Мужчина, сидевший через пару столиков от нас, время от времени косился в нашу сторону.
– Тут еще вот какое дело, – сказал я.
– Какое?
– Ты пользуешься тем компьютером, что я тебе дал?
– Ага. А что?
– А домой ты его берешь?
– Это, конечно, ноутбук, но он весит почти четыре килограмма. Куда уж мне его носить.
– Значит, ты никогда не брала его домой?
– Не-а, – она отрицательно качнула головой, но в глазах мелькнула некая неуверенность.
– Но?..
– Все файлы – в облаке. Раз в неделю я обычно копирую файлы в свой компьютер, чтобы закончить то, что не успела. А что, что-то не так?
Я люблю свою дочь. И если бы мне пришлось остаток жизни провести в затхлом гробу, зарытом на глубине трех метров под бетонной плитой, и на фоне всего этого играла бы полька, то ради нее я был бы готов и на это.
– Папа, что-то не так?
– Нет, милая. Но уже поздно. Давай-ка я подвезу тебя домой.
– Так ты возьмешься за дело Мэна? – спросила она, когда мы встали из-за стола.
– Пожалуйста, больше не упоминай этого имени. Ни при маме, ни вообще при ком-либо.
– Хорошо, – и она преданно взглянула на меня, чтобы подчеркнуть обещание.
Машина стояла на обочине улицы Монтегю, но мы не успели до нее дойти, как нас кто-то окликнул.
– Простите, – проговорил незнакомец.
Он подошел со стороны бистро.
Сначала я подумал, что я что-нибудь там позабыл.
Это был тот самый мужчина, что косился на нас из-за дальнего столика: среднего роста человек, белый, одетый в желто-зеленый спортивного стиля пиджак, черную рубашку и брюки.
– Извините, – сказал он снова, приблизившись.
Туфли его выглядели так, словно они были сплетены из соломы.

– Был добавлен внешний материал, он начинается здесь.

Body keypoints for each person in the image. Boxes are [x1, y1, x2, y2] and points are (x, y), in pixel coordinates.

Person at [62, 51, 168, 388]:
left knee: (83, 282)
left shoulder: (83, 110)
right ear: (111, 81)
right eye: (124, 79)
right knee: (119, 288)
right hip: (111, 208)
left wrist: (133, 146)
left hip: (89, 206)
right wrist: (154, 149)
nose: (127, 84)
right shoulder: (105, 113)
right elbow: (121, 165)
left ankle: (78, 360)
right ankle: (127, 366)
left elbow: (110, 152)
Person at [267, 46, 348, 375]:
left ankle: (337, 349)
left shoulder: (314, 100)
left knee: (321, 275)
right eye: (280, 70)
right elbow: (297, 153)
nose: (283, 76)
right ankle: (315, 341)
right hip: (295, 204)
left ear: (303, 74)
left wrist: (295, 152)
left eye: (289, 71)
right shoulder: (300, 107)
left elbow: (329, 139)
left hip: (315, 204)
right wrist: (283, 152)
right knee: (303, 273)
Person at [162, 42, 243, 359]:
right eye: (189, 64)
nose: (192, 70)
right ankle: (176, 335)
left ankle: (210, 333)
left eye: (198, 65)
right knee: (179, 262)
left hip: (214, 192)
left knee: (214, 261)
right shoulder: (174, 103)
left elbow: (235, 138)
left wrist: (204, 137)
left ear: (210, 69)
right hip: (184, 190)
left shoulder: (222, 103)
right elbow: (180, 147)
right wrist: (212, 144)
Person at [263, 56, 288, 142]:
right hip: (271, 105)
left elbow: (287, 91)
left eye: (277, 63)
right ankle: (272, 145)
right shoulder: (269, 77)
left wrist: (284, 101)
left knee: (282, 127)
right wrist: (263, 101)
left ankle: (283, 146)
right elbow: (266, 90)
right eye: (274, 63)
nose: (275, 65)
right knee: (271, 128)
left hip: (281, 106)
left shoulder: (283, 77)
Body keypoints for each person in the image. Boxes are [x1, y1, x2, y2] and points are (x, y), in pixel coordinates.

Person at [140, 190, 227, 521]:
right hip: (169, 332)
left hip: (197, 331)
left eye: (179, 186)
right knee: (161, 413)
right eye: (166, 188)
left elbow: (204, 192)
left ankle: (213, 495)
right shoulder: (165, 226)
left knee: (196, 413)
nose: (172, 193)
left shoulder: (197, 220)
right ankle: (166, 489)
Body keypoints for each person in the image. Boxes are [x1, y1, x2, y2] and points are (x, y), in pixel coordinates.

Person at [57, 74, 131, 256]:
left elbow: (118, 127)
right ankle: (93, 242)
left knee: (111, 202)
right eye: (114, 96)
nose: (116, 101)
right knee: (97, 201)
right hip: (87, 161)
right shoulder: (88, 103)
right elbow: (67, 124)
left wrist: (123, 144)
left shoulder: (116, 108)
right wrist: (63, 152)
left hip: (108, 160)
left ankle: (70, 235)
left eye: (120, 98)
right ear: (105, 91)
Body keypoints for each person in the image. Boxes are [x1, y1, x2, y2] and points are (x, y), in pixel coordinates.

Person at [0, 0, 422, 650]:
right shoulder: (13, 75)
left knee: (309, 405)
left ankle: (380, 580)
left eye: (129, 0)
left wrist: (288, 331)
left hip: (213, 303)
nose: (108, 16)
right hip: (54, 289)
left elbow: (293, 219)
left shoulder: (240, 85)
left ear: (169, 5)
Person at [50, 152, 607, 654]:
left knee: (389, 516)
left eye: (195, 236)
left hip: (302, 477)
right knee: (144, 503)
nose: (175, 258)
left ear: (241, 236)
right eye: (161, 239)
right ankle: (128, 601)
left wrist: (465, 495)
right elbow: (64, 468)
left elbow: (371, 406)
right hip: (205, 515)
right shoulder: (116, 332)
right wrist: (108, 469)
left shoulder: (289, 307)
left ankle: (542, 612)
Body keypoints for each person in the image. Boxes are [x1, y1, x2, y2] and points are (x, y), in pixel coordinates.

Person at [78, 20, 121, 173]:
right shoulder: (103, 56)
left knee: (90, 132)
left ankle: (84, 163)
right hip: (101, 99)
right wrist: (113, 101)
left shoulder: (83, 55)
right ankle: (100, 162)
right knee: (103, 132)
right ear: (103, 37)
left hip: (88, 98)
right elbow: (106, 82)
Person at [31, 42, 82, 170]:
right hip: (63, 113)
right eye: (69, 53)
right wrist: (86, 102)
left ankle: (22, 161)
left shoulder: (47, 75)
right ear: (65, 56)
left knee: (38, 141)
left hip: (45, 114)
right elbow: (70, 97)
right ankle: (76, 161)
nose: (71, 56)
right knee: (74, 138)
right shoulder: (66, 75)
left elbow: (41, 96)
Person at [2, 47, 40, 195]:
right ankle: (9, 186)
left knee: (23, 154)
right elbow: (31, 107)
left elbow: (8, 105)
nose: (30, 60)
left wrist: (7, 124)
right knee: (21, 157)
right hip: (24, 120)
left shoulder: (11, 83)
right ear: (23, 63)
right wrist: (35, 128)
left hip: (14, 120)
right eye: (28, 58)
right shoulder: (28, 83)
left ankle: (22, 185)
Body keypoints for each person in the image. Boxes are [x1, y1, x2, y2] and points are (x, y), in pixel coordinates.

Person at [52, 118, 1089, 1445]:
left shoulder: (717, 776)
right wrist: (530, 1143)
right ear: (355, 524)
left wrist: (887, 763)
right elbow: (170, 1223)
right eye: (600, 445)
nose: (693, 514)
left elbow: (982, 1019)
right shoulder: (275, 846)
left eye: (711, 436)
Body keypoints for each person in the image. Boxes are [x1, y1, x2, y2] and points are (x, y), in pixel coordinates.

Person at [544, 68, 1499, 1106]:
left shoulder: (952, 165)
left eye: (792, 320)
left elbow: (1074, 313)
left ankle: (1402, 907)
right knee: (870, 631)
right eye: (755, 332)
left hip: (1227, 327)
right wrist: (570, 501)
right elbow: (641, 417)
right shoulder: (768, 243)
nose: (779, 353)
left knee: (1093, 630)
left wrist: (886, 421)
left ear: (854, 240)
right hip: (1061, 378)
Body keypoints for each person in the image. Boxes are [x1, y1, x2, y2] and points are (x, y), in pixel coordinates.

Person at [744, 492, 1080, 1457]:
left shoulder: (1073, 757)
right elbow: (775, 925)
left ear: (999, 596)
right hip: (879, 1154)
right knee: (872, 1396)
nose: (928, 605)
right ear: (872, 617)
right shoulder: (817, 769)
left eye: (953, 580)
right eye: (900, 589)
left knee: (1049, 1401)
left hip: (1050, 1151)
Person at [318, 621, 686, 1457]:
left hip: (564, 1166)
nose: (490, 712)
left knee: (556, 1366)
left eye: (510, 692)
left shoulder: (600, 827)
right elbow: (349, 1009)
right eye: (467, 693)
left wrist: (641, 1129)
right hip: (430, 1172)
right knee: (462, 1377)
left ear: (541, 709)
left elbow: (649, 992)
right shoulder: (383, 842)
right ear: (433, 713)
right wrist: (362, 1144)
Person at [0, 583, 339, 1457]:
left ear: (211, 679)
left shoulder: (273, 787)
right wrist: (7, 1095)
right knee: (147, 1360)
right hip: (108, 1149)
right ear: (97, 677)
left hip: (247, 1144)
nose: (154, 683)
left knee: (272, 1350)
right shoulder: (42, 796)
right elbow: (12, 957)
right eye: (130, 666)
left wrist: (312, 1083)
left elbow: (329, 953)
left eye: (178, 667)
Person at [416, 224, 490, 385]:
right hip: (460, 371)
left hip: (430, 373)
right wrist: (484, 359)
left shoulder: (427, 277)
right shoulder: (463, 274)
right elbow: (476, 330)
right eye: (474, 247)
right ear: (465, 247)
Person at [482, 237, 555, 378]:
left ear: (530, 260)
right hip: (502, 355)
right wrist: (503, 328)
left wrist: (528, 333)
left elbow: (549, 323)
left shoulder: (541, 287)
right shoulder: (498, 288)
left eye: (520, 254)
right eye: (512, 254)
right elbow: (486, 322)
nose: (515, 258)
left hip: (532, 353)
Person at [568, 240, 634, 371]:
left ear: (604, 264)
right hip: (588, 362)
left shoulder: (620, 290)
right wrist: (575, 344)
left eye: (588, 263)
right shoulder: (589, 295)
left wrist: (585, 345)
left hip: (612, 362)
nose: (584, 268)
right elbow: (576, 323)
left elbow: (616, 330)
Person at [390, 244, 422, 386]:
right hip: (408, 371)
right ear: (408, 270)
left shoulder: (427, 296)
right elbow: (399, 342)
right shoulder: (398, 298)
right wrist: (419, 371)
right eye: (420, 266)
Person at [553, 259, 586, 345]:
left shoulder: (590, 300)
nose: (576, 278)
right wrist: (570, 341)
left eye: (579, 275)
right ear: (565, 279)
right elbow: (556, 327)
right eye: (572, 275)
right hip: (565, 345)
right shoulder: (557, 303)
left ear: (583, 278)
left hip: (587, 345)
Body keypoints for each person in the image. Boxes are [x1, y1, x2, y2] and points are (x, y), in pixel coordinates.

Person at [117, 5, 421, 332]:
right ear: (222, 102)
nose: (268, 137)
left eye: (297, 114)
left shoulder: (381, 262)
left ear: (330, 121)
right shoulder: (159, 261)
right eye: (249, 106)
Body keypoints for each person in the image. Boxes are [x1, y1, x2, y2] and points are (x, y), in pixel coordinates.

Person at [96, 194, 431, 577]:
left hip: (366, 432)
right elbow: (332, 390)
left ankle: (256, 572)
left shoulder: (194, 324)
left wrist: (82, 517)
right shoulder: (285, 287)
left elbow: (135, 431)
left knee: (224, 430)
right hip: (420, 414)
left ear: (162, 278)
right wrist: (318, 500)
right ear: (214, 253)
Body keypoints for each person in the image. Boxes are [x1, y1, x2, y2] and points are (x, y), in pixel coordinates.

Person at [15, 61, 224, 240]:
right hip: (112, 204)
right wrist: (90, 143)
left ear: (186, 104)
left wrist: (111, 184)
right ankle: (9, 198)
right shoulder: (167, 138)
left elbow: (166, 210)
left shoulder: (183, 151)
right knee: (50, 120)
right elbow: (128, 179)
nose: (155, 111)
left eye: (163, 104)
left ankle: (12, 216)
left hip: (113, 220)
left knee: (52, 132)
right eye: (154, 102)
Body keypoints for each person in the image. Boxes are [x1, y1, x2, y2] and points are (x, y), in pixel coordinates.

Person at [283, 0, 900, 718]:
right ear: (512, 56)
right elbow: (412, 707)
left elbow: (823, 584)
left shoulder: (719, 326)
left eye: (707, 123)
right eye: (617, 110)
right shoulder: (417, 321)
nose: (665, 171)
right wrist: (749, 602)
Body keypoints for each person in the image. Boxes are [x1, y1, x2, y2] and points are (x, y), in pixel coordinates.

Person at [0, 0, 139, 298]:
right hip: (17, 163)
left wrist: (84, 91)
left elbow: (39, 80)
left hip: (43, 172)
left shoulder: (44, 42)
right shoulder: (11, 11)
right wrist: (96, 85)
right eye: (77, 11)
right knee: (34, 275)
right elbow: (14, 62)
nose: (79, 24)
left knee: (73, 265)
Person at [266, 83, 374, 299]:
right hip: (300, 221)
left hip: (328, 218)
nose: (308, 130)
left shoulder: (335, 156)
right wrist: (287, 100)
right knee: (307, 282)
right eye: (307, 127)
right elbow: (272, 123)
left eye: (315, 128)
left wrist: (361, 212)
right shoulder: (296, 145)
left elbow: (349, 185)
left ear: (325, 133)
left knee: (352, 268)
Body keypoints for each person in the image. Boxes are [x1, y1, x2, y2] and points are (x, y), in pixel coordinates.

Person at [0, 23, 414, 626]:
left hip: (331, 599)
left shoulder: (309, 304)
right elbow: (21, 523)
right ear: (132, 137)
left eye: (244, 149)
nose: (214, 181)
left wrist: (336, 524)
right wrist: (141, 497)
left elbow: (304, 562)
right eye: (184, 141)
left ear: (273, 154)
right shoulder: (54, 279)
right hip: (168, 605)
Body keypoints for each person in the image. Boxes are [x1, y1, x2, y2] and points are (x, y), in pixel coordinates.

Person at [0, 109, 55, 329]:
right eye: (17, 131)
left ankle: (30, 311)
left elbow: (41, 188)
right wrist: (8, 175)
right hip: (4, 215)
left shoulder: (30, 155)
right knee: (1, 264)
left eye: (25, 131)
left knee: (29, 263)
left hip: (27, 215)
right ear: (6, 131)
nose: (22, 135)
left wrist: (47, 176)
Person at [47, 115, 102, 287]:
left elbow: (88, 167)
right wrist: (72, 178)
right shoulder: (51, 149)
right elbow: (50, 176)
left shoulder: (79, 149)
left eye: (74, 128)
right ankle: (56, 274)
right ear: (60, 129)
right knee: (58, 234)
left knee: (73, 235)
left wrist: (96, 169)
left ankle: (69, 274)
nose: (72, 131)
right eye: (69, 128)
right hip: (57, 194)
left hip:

– Ты не должна с ним идти, – обратился он к моей дочери.
– Хм? – отозвалась она.
А я не знал, то ли заехать ему в челюсть, то ли расцеловать в обе щеки.
– Ты все не так понял, дружище, – сказал я. – Это – моя дочь.
Он нервно заморгал, затем присмотрелся получше. Мы в общем-то похожи, если отмести в сторону и юношеский оптимизм, и отпечаток былой боли.
– Ох, простите. Мне очень неловко. Я-то думал…
– Знаете, – добавил я, – я благодарен вам, что приглядели за юной леди. Но тут все в порядке.
– Вы подумали, что он мой парень? – с любопытством невинно поинтересовалась дочка.
– Моя младшая так и пропала на улице, – сказал он, глядя на меня.
– В следующий раз сделайте фото на мобильник и отправьте в полицию, – предложил я. – Это со всех сторон безопаснее.
Мы весело доехали до Палм-Бич. Эйжа любила слушать Сиднея Беше, потому что «у него кларнет такой, словно кто-то разговаривает».
Я рассказал ей историю, как Беше однажды ввязался в настоящую дуэль с другим музыкантом в Париже, потому что тот сказал ему, будто он фальшивит.